Of course, this doesn't mean that you NEVER have conflict. But try letting your marital journey exist inside its own sacred circle without the congregation's prying eyes.

These tips might be specially worded for PWs, but they aren't necessarily new or earth-shaking. Wise women have known for centuries that they have the almost-exclusive ability to build up their husbands into powerful and confident men, or to tear them down beyond repair.

The proverb "Behind every great man stands a great woman", doesn't exist by accident. The only question is: Will we be those great women?

4 comments:

Anonymous,  August 6, 2009 at 6:01 PM  

I'd like to share a little tidbit that my mom learned as a pastor's wife from one of her mentors.
Take your children (regardless of age) and sit up front. If you sit where there is an easy out, you may never find the creative ways to keep your children well behaved and happy in church.
People notice how the PKs act in church and though it may be rough the first few months, they will learn quickly, like all kids do.
As it says in 1 Timothy 3:12, "A deacon must be the husband of but one wife and must manage his children and his household well."
If this is required of a deacon, how much more a Pastor and his wife.
My mom said it was the best advice she had for raising her three children (that all came within three years) in church.
As a PK, I have seen first hand how many PKs have not had the proper boundaries in church or in home (nor the proper amounts of time with their parents). This has led to very broken lives, both theirs and those they influenced.
As a pastor's family, you represent with such a stronger force the Almighty God. If proper behavior is required of a earthly royal family, how much more for those of us part of God's family.
God promised strength, so be not disheartened, but ask Him to show you how to be a pastor's wife and mother that will honor Him to the utmost.

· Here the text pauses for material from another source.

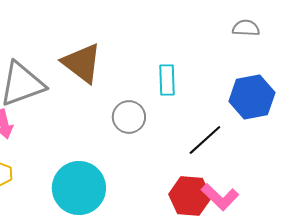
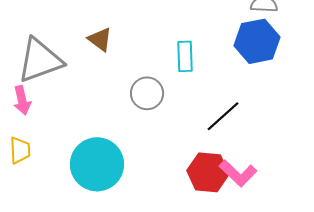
brown triangle: (82, 63) -> (100, 39), size x0.6
blue hexagon: (252, 97) -> (257, 41), moved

Anonymous,  August 6, 2009 at 8:51 PM  

I'm not a PW, however, I agree fully with your blog. I feel it wise for all women to stand tall in loving, repecting, and encouraging there husbands. Thank you for your postive suggestions.

April,  August 7, 2009 at 3:18 AM  

Good work! I like all the suggestions. I think my PH would too.

LaVonne August 8, 2009 at 2:36 AM  

Thank you for such great tips. My husband is not a pastor but these tips are worthwhile in most marriages I think.